宫式微四处看了看,见不远处有辆破损的马车,车厢早已不能使用,两匹脱了束缚的马儿正悠哉悠哉在车边吃着草。宫式微心中一喜,连忙跑过去把马牵了过来了。
“美人儿,你会骑马吗?”
“睡美人”看看宫式微又看了看一旁的男子,然后摇了摇头。
宫式微有些为难,美人儿自己是一定要带走的,但是,总不能把这个蠢男人扔在这里吧?
于是乎,宫式微把愚蠢仍然紧紧抱着锦盒名为百里奚男人捆在马背上,然后她带着美人儿骑着另一匹马,牵着百里奚的马就这样离开了。
白衣美人斜睨着身后马上的男子,寒芒一闪而过。
百里奚醒来的时候,触目所见的便是飞驰的青草,而驾驭马儿的人此刻正享受着这个时代速度带给她的愉悦,而她身后的白衣美人,双手环住她的腰,头轻轻的靠在宫式微的背上,狭长的眸子轻轻合着,似乎在休息,又像是在享受!
长时间的颠簸,让百里奚一阵眩晕。
“姑……姑娘,可否把在下放下来,呕~”
腹部的挤压让他的胃像是被拧干的抹布。
宫式微头也没回,
“闭嘴!”
“……”
三人骑马行了近二十里,宫式微眼见天色暗了下来,三人便在路过的驿站落了脚。
白衣美人看着这间简陋的驿站,整张脸冷出了冰碴。即便是宫式微也被冻了个够呛,进了房间,宫式微讪讪地笑着:
“美人儿,你看,我们先去吃些东西?”
白衣美人坐在桌边,眸子幽幽的转了转,向宫式微挥了挥手,宫式微识相的讪讪地关了门。
和上门,宫式微无语望天,“我这是那根筋搭错了带个祖宗出门啊!”宫式微一面下楼,一面琢磨“不过,这种时时被蔑视的感觉好熟悉啊!”

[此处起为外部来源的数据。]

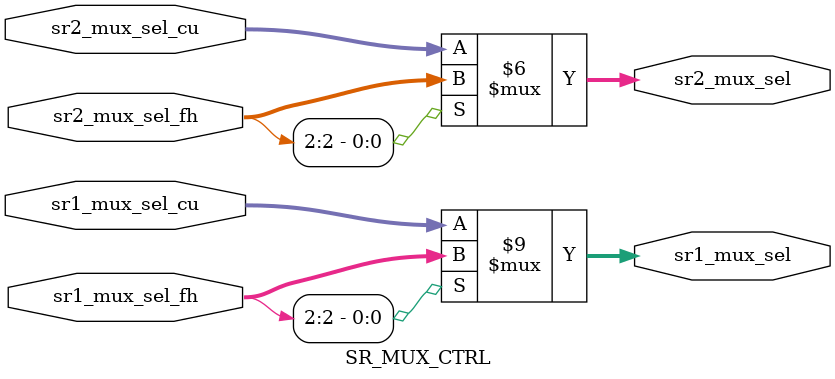
<source format=v>
`timescale 1ns / 1ps


/*
    ================================  SR_MUX_CTRL module   ================================
    Author:         Wintermelon
    Last Edit:      2022.4.22

    This is the module for sr1_mux and sr2_mux control signals
    
*/

module SR_MUX_CTRL(
    input [2:0] sr1_mux_sel_cu,
    input [2:0] sr2_mux_sel_cu,
    input [2:0] sr1_mux_sel_fh,
    input [2:0] sr2_mux_sel_fh,

    output reg [2:0] sr1_mux_sel,
    output reg [2:0] sr2_mux_sel
);

// Below is the mux_sel list
    localparam NO_FORWARD = 3'b000;
    localparam ALU_EX = 3'b100;
    localparam ALU_MEM = 3'b101;
    localparam DM_MEM = 3'b110;
    localparam NPC = 3'b111;

    always @(*) begin
        if (sr1_mux_sel_fh[2] == 1'b1)
            sr1_mux_sel = sr1_mux_sel_fh;
        else
            sr1_mux_sel = sr1_mux_sel_cu;
    end

    always @(*) begin
        if (sr2_mux_sel_fh[2] == 1'b1)
            sr2_mux_sel = sr2_mux_sel_fh;
        else
            sr2_mux_sel = sr2_mux_sel_cu;
    end
    
endmodule

</source>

百里奚下马的时候已经像拆散了的盒子,五脏六腑全都移了位,胃中的不适让他只能眼睁睁的看着宫式微如风卷残云般打扫了一桌子的菜;
“你吃吗?”宫式微餍足的抬起了头,指着一桌子残羹剩饭看着虽然一副要死不活的样子却目不转睛等着她的百里奚问道。